Experience the joy of décor and design, restoration and rebirth, color and comfort—all in the enchanting locale of Louisiana. A New Orleans-based interior designer, Valorie Hart expertly leads a private tour of the most fashionable homes in the state. Sara Essex Bradley's photographs document the personality of Louisiana’s homes, from the formal Greek revival house to the warm Creole cottage, the pre-Civil war beauty to the kitschy '50s-style ranch, the grand Victorian to the modern urban loft. This is not simply a design inspiration book, but rather a thoughtful compilation of homeowners' personal stories of restoring and redesigning their dream houses—the stories of the "house-proud." In addition to Debra Shriver's forward, Hart gives her creative expertise on re-purposing furniture, displaying art collections, creating extra rooms, and rethinking storage. Hart presents us with today's Louisiana homes: the feel of southern hospitality married with a look of contemporary chic.
About the Authors:
Valorie Hart is an experienced interior designer and decorator and writes for the popular design blog "The Visual Vamp." Hart's writings have also appeared in New Orleans Homes & Lifestyles, GO NOLA, and House of Fifty Ideas for Inspired Living. She considers herself a "New New"—a New Yorker transplanted in New Orleans—and lives in a restored antique shotgun house in New Orleans' Irish Channel neighborhood with her husband, Alberto.
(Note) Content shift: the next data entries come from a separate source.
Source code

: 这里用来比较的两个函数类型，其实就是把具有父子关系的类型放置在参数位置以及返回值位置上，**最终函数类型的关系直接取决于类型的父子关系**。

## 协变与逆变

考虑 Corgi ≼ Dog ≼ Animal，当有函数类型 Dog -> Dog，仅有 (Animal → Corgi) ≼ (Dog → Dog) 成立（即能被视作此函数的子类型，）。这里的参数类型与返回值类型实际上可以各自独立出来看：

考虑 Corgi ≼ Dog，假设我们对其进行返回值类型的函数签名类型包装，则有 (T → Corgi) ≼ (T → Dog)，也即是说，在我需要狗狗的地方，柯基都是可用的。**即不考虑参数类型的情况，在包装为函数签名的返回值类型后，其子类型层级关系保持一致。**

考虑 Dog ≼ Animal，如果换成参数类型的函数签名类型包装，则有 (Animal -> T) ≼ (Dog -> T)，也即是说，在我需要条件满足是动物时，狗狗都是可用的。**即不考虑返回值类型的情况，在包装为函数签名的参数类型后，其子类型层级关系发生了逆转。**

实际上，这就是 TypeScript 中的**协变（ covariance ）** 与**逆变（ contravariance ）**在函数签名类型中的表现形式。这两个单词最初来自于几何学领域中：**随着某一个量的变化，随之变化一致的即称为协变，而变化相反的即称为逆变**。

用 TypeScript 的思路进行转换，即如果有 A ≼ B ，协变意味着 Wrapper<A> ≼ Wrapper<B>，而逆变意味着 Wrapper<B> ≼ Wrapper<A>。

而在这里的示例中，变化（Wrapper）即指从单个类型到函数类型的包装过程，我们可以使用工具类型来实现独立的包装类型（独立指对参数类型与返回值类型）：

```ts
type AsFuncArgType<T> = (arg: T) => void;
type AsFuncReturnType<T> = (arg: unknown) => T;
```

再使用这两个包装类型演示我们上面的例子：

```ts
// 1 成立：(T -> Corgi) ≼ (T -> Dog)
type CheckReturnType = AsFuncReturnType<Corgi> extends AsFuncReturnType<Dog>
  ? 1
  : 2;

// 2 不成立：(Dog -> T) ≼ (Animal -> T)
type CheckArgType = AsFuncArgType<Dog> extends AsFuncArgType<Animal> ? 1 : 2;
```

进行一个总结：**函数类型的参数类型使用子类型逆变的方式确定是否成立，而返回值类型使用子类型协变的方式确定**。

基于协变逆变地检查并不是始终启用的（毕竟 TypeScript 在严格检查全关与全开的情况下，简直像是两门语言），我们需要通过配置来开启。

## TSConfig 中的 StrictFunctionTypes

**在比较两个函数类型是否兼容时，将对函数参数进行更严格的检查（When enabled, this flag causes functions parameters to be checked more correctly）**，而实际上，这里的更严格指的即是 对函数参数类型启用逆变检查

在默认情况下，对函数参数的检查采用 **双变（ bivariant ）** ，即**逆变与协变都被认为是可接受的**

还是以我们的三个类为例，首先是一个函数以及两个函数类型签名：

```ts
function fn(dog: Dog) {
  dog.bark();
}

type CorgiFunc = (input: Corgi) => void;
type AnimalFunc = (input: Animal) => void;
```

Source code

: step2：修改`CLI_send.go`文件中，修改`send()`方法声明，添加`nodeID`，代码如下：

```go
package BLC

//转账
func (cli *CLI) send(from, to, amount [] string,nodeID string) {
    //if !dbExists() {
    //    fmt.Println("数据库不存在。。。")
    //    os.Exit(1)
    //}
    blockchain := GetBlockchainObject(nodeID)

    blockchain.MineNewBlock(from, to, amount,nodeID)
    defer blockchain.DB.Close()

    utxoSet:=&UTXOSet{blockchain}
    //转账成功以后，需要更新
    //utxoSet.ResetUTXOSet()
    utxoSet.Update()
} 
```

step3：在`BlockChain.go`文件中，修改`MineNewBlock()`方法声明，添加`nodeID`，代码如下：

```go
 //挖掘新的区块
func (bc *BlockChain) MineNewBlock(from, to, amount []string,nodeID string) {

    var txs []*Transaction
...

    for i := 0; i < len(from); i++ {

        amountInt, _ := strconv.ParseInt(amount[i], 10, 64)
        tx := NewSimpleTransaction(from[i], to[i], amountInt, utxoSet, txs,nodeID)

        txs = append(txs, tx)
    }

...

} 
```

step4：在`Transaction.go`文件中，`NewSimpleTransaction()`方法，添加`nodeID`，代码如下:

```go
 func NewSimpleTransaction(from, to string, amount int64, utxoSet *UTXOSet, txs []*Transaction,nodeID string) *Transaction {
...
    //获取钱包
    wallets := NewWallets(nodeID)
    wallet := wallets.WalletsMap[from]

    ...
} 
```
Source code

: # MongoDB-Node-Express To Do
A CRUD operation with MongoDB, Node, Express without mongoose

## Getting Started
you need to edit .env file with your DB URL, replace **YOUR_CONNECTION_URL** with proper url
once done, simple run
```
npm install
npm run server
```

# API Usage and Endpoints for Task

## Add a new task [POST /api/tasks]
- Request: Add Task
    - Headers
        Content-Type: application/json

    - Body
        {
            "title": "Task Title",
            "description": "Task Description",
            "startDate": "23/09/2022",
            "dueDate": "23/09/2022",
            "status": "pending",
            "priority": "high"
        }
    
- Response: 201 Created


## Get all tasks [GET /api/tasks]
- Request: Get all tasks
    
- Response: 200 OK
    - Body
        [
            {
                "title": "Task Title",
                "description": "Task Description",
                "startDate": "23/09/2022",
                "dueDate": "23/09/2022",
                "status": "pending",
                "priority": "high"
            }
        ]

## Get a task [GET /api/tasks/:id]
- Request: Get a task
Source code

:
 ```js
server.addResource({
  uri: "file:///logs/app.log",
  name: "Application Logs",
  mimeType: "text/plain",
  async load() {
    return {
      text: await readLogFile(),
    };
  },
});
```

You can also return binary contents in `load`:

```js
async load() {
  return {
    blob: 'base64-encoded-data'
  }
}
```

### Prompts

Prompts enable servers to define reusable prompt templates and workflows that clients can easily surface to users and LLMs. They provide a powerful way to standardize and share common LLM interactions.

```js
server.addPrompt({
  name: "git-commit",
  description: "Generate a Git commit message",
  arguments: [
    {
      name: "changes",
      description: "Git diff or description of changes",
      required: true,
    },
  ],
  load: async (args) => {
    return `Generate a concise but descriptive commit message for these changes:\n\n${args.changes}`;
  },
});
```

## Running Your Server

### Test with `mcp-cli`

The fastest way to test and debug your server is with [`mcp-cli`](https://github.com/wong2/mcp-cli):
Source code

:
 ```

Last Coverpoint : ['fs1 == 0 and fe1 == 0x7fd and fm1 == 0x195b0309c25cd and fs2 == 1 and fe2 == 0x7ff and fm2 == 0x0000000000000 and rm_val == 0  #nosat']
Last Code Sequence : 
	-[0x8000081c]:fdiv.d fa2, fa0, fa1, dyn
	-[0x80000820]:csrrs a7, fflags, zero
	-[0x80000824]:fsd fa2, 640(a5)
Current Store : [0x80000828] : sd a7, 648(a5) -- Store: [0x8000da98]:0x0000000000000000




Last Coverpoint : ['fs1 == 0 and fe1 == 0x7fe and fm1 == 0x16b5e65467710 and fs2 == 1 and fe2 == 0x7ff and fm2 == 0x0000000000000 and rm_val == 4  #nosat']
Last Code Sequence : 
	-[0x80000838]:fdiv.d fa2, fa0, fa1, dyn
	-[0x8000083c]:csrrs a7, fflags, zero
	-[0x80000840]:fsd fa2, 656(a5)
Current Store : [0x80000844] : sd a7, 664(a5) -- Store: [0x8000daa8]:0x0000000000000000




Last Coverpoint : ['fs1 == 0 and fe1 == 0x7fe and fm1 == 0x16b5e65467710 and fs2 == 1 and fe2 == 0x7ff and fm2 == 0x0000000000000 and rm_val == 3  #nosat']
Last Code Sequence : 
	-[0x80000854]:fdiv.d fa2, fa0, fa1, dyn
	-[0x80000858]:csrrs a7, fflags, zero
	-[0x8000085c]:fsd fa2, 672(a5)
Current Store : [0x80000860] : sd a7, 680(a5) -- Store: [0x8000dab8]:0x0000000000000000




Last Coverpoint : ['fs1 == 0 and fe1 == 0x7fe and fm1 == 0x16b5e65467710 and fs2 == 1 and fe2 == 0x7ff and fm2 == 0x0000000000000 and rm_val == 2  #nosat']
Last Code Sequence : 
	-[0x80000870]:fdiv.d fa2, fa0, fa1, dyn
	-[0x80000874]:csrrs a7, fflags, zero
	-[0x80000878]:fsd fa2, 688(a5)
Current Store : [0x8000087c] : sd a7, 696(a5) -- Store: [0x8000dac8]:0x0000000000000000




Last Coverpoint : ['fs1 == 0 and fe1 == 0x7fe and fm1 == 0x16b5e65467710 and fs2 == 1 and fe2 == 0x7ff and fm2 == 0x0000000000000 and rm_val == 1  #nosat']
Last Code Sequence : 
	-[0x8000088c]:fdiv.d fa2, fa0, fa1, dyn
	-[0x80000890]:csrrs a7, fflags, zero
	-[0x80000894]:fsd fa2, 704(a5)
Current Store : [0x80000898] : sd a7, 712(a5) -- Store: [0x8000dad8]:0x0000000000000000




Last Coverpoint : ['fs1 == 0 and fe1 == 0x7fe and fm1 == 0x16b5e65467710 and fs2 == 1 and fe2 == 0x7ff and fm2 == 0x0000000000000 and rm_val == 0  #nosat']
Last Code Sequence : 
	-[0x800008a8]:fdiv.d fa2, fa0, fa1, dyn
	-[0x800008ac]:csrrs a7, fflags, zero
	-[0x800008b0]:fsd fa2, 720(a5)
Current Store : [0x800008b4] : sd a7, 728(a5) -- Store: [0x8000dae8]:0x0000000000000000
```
Debra Shriver is a twelfth-generation Southerner, admitted Francophile, and devotee of jazz music. In the wake of Hurricane Katrina, she and her journalist husband bought and lovingly restored an 1830s Greek Revival home in the city's historic Vieux Carre neighborhood, and chronicled her incredible story in Stealing Magnolias: Tales From a New Orleans Courtyard (Glitterati 2010). She is a media executive at Hearst Corporation and sits on the boards of the New Orleans Museum of Art, the New Orleans Center for Creative Arts, and the Apollo Theater Foundation in Harlem. Shriver is a self-professed "New-New," dividing her time between New York and New Orleans.